SFO Freezes Crypto Assets Tied to Arena TV Scandal in First Use of New Powers

LONDON, July 22 — The UK’s Serious Fraud Office (SFO) has frozen over £11,000 in cryptocurrency assets as part of its ongoing criminal investigation into the collapse of Arena Television, in a move marking the first use of new enforcement powers targeting digital assets.

The assets—£10,865.76 in Bitcoin and £289.30 in USDC—are linked to Richard Yeowart, the former CEO of Arena TV, whose high-profile business collapse sparked scrutiny into suspected large-scale fraud. The freezing order follows a hearing at Westminster Magistrates’ Court and allows for the assets to be held for up to nine months, giving potential claimants an opportunity to come forward.

The SFO said the assets were identified by its proceeds of crime specialists as connected to suspected criminal conduct. The agency’s investigation into the Arena TV case has already involved raids, three arrests, and the search of multiple properties.

This enforcement marks the first time the SFO has exercised new legal powers introduced in 2024 to freeze cryptocurrency wallets, as it expands its capability to pursue financial crime involving digital assets.

Thomas Cattee, partner and head of regulatory and white-collar crime at Gherson Solicitors, welcomed the move:

“It’s encouraging to see the SFO actively using its new tools to tackle fraud where proceeds are stored in less conventional forms such as crypto. While not applicable to every case, it reflects the broader trend of fraudsters leveraging emerging technologies to conceal illicit gains.”

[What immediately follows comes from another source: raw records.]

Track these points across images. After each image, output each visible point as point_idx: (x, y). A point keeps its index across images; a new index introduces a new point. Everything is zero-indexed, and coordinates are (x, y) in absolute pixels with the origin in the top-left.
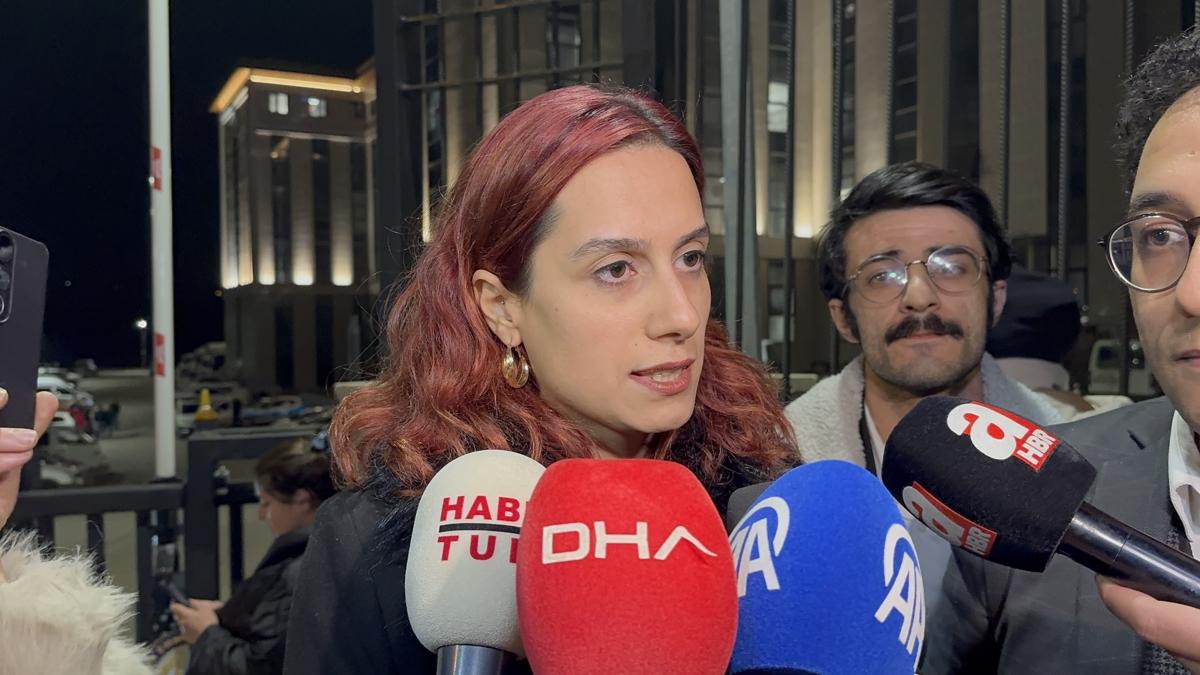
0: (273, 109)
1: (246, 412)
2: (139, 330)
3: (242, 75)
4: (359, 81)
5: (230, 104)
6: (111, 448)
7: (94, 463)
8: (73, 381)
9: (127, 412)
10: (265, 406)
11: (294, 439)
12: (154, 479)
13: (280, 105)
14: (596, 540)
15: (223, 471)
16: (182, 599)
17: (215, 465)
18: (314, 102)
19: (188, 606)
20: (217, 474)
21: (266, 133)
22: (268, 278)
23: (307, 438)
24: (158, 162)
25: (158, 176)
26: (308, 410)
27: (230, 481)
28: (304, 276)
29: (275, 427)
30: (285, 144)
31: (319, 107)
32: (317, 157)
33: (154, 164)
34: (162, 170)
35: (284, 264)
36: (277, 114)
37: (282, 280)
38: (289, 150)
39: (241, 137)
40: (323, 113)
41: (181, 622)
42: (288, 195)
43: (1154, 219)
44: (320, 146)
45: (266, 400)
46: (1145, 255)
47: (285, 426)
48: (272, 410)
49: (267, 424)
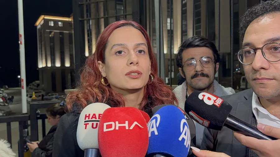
0: (50, 25)
1: (45, 97)
2: (18, 78)
3: (42, 17)
4: (71, 18)
5: (39, 24)
6: (12, 107)
7: (8, 110)
8: (2, 91)
9: (16, 98)
10: (49, 96)
11: (56, 103)
12: (22, 114)
13: (52, 24)
14: (116, 125)
15: (39, 111)
16: (29, 142)
17: (36, 110)
18: (60, 23)
19: (31, 143)
20: (37, 112)
21: (49, 31)
22: (49, 65)
23: (59, 103)
24: (21, 38)
25: (21, 41)
26: (60, 96)
27: (40, 114)
28: (58, 64)
29: (52, 100)
30: (53, 33)
31: (61, 24)
32: (61, 36)
33: (20, 38)
34: (22, 40)
35: (53, 62)
36: (51, 26)
37: (53, 65)
38: (54, 34)
39: (42, 31)
40: (62, 26)
41: (29, 147)
42: (54, 45)
43: (248, 48)
44: (61, 33)
45: (50, 94)
46: (246, 57)
47: (54, 100)
48: (51, 97)
49: (50, 100)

Emma Luxton, Director of Operations at the SFO, described the order as a critical step in enhancing the agency’s digital enforcement capabilities:

“We are committed to using every tool available to stop criminals from profiting off their crimes—wherever they may hide their assets. This first Crypto Wallet Freezing Order signals our intent to adapt and respond to increasingly complex attempts to obscure criminal proceeds.”

The legal foundation for these actions stems from powers granted under the UK’s expanded economic crime enforcement framework, introduced in April 2024. While the SFO had not previously used these orders, the HM Revenue and Customs (HMRC) confirmed limited application of similar powers, having sought fewer than five freezing or forfeiture orders across two fiscal years. Specific figures remain undisclosed to protect individual identities.

The case underscores a growing focus among UK regulators on combating digital asset-based financial crime, particularly as crypto becomes an increasingly popular vehicle for laundering illicit funds.